Growth traps

The feature request that was actually a refund request

Customers don't churn loudly. They ask for one more thing, watch you not ship it, and quietly leave. Most feature requests are exit interviews in disguise.

The feature request that was actually a refund request
Illustration · Deimar Gutiérrez

A customer emailed support on a Tuesday asking, very politely, whether the product could do one specific thing. The CSM logged it as a feature request, thanked them, and moved on. Six weeks later the customer canceled. The exit survey said not the right fit anymore.

It was the right fit ten weeks ago. The feature request was not roadmap input. It was a verdict.

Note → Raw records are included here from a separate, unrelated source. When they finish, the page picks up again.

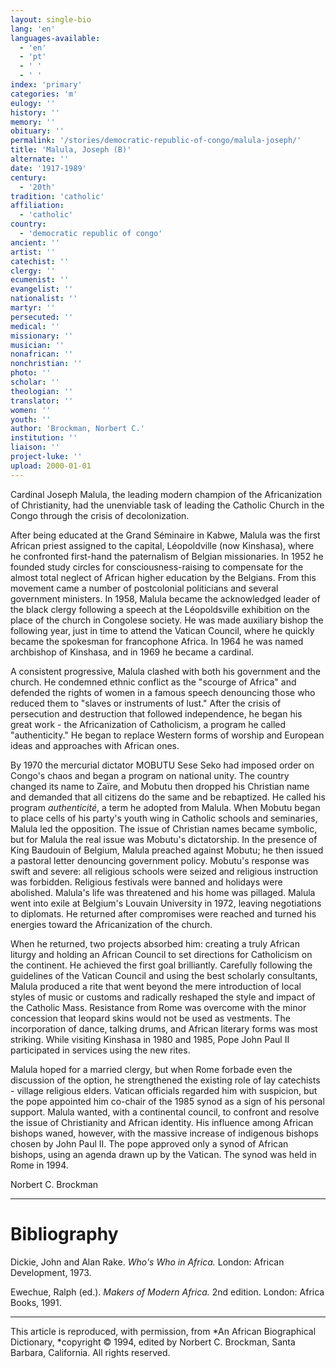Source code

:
 ```yaml
---
layout: single-bio
lang: 'en'
languages-available:
  - 'en'
  - 'pt'
  - ' '
  - ' '
index: 'primary'
categories: 'm'
eulogy: ''
history: ''
memory: ''
obituary: ''
permalink: '/stories/democratic-republic-of-congo/malula-joseph/'
title: 'Malula, Joseph (B)'
alternate: ''
date: '1917-1989'
century:
  - '20th'
tradition: 'catholic'
affiliation:
  - 'catholic'
country:
  - 'democratic republic of congo'
ancient: ''
artist: ''
catechist: ''
clergy: ''
ecumenist: ''
evangelist: ''
nationalist: ''
martyr: ''
persecuted: ''
medical: ''
missionary: ''
musician: ''
nonafrican: ''
nonchristian: ''
photo: ''
scholar: ''
theologian: ''
translator: ''
women: ''
youth: ''
author: 'Brockman, Norbert C.'
institution: ''
liaison: ''
project-luke: ''
upload: 2000-01-01
---
```



Cardinal Joseph Malula, the leading modern champion of the Africanization of Christianity, had the unenviable task of leading the Catholic Church in the Congo through the crisis of decolonization.

After being educated at the Grand Séminaire in Kabwe, Malula was the first African priest assigned to the  capital, Léopoldville (now Kinshasa), where he confronted first-hand the paternalism of Belgian missionaries.  In 1952 he founded study circles for consciousness-raising to compensate for the almost total neglect of African higher education by the Belgians.  From this movement came a number of postcolonial politicians and several government ministers.  In 1958, Malula became the acknowledged leader of the black clergy following a speech at the Léopoldsville exhibition on the place of the church in Congolese society.  He was made auxiliary bishop the following year, just in time to attend the Vatican Council, where he quickly became the spokesman for francophone Africa.  In 1964 he was named archbishop of Kinshasa, and in 1969 he became a cardinal.

A consistent progressive, Malula clashed with both his government and the church.  He condemned ethnic conflict as the "scourge of Africa" and defended the rights of women in a famous speech denouncing those who reduced them to "slaves or instruments of lust."  After the crisis of persecution and destruction that followed independence, he began his great work - the Africanization of Catholicism, a program he called "authenticity."  He began to replace Western forms of worship and European ideas and approaches with African ones.

By 1970 the mercurial dictator MOBUTU Sese Seko had imposed order on Congo's chaos and began a program on national unity.  The country changed its name to Zaïre, and Mobutu then dropped his Christian name and demanded that all citizens do the same and be rebaptized.  He called his program *authenticité*, a term he adopted from Malula.  When Mobutu began to place cells of his party's youth wing in Catholic schools and seminaries, Malula led the opposition.  The issue of Christian names became symbolic, but for Malula the real issue was Mobutu's dictatorship.  In the presence of King Baudouin of Belgium, Malula preached against Mobutu; he then issued a pastoral letter denouncing government policy.  Mobutu's response was swift and severe:  all religious schools were seized and religious instruction was forbidden.  Religious festivals were banned and holidays were abolished.  Malula's life was threatened and his home was pillaged.  Malula went into exile at Belgium's Louvain University in 1972, leaving negotiations to diplomats.  He returned after compromises were reached and turned his energies toward the Africanization of the church.

When he returned, two projects absorbed him: creating a truly African liturgy and holding an African Council to set directions for Catholicism on the continent.  He achieved the first goal brilliantly.  Carefully following the guidelines of the Vatican Council and using the best scholarly consultants, Malula produced a rite that went beyond the mere introduction of local styles of music or customs and radically reshaped the style and impact of the Catholic Mass.  Resistance from Rome was overcome with the minor concession that leopard skins would not be used as vestments.  The incorporation of dance, talking drums, and African literary forms was most striking.  While visiting Kinshasa in 1980 and 1985, Pope John Paul II participated in services using the new rites.

Malula hoped for a married clergy, but when Rome forbade even the discussion of the  option, he strengthened the existing role of lay catechists -  village religious elders.  Vatican officials regarded him with suspicion, but the pope appointed him co-chair of the 1985 synod as a sign of his personal support.  Malula wanted, with a continental council, to confront and resolve the issue of Christianity and African identity.  His influence among African bishops waned, however, with the massive increase of indigenous bishops chosen by John Paul II.  The pope approved only a synod of African bishops, using an agenda drawn up by the Vatican.  The synod was held in Rome in 1994.

Norbert C. Brockman

---

# Bibliography

Dickie, John and Alan Rake.  *Who's Who in Africa.*   London: African Development, 1973.

Ewechue, Ralph (ed.).  *Makers of Modern Africa.*  2nd edition.  London: Africa Books, 1991.

---

This article is reproduced, with permission, from *An African Biographical Dictionary, *copyright &copy; 1994, edited by Norbert C. Brockman, Santa Barbara, California. All rights reserved.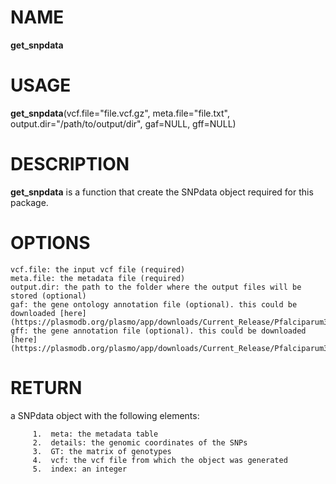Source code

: # NAME

**get_snpdata**

# USAGE

**get_snpdata**(vcf.file="file.vcf.gz", meta.file="file.txt", output.dir="/path/to/output/dir", gaf=NULL, gff=NULL)

# DESCRIPTION

**get_snpdata** is a function that create the SNPdata object required for this package.

# OPTIONS
```
vcf.file: the input vcf file (required)
meta.file: the metadata file (required)
output.dir: the path to the folder where the output files will be stored (optional)
gaf: the gene ontology annotation file (optional). this could be downloaded [here](https://plasmodb.org/plasmo/app/downloads/Current_Release/Pfalciparum3D7/gaf/)
gff: the gene annotation file (optional). this could be downloaded [here](https://plasmodb.org/plasmo/app/downloads/Current_Release/Pfalciparum3D7/gff/)
```

# RETURN
a SNPdata object with the following elements:
```
     1.  meta: the metadata table
     2.  details: the genomic coordinates of the SNPs
     3.  GT: the matrix of genotypes
     4.  vcf: the vcf file from which the object was generated
     5.  index: an integer
```

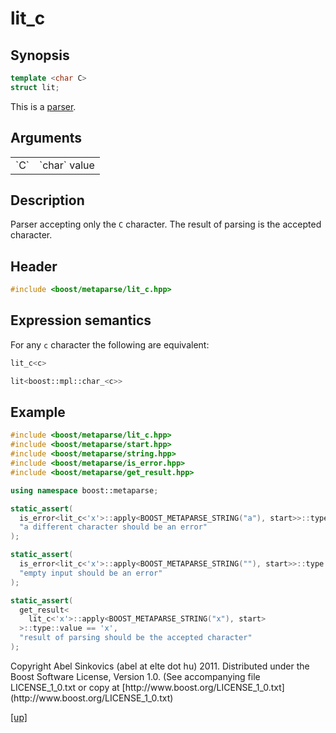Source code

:# lit_c

## Synopsis

```cpp
template <char C>
struct lit;
```

This is a [parser](parser.html).

## Arguments

<table cellpadding='0' cellspacing='0'>
  <tr>
    <td>`C`</td>
    <td>`char` value</td>
  </tr>
</table>

## Description

Parser accepting only the `C` character. The result of parsing is the accepted
character.

## Header

```cpp
#include <boost/metaparse/lit_c.hpp>
```

## Expression semantics

For any `c` character the following are equivalent:

```cpp
lit_c<c>

lit<boost::mpl::char_<c>>
```

## Example

```cpp
#include <boost/metaparse/lit_c.hpp>
#include <boost/metaparse/start.hpp>
#include <boost/metaparse/string.hpp>
#include <boost/metaparse/is_error.hpp>
#include <boost/metaparse/get_result.hpp>

using namespace boost::metaparse;

static_assert(
  is_error<lit_c<'x'>::apply<BOOST_METAPARSE_STRING("a"), start>>::type::value,
  "a different character should be an error"
);

static_assert(
  is_error<lit_c<'x'>::apply<BOOST_METAPARSE_STRING(""), start>>::type::value,
  "empty input should be an error"
);

static_assert(
  get_result<
    lit_c<'x'>::apply<BOOST_METAPARSE_STRING("x"), start>
  >::type::value == 'x',
  "result of parsing should be the accepted character"
);
```

<p class="copyright">
Copyright Abel Sinkovics (abel at elte dot hu) 2011.
Distributed under the Boost Software License, Version 1.0.
(See accompanying file LICENSE_1_0.txt or copy at
[http://www.boost.org/LICENSE_1_0.txt](http://www.boost.org/LICENSE_1_0.txt)
</p>

[[up]](reference.html)


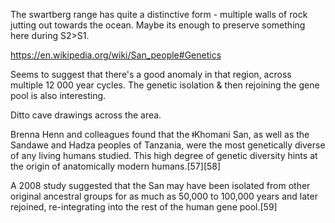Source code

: The swartberg range has quite a distinctive form - multiple walls of rock jutting out towards the ocean. Maybe its enough to preserve something here during S2>S1.

https://en.wikipedia.org/wiki/San_people#Genetics

Seems to suggest that there's a good anomaly in that region, across multiple 12 000 year cycles. The genetic isolation & then rejoining the gene pool is also interesting.

Ditto cave drawings across the area.

Brenna Henn and colleagues found that the ǂKhomani San, as well as the Sandawe and Hadza peoples of Tanzania, were the most genetically diverse of any living humans studied. This high degree of genetic diversity hints at the origin of anatomically modern humans.[57][58]

A 2008 study suggested that the San may have been isolated from other original ancestral groups for as much as 50,000 to 100,000 years and later rejoined, re-integrating into the rest of the human gene pool.[59]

Customers rarely churn loudly. The dramatic cancellation email with bulleted grievances is a myth told by product managers who need a clear villain. Real churn is quiet: one polite request, two weeks of declining logins, an auto-renewal toggle flipped on a Sunday night. By the time the renewal email goes out, the decision is months old.

The honest translation of most late-stage feature requests is not please build this. It is the product I have today is no longer enough to keep me, and I am giving you one chance to prove otherwise before I stop paying. The customer is being generous. They are telling you, in a tone calibrated not to embarrass either party, that they are leaving.

The diagnostic is simple and almost never run. When a request comes in from an existing customer, look at their usage for the next fourteen days. Steady or growing means real roadmap input from someone invested. A drop means exit interview wearing business-casual.

Shipping the feature after the customer has mentally left almost never retains them. The decision was made before the email was sent. What the email tested was whether you were paying attention. You weren't. They were already gone.

This does not mean ignore the request. It means read it correctly. The right question is not can we ship this in time to save them? It is how many of our next ten customers are about to send this same email, and what would it take to make sure they don't?

The customer who churns is not your problem. The product that produced the request is. Fix the product. The next ten will not need to write.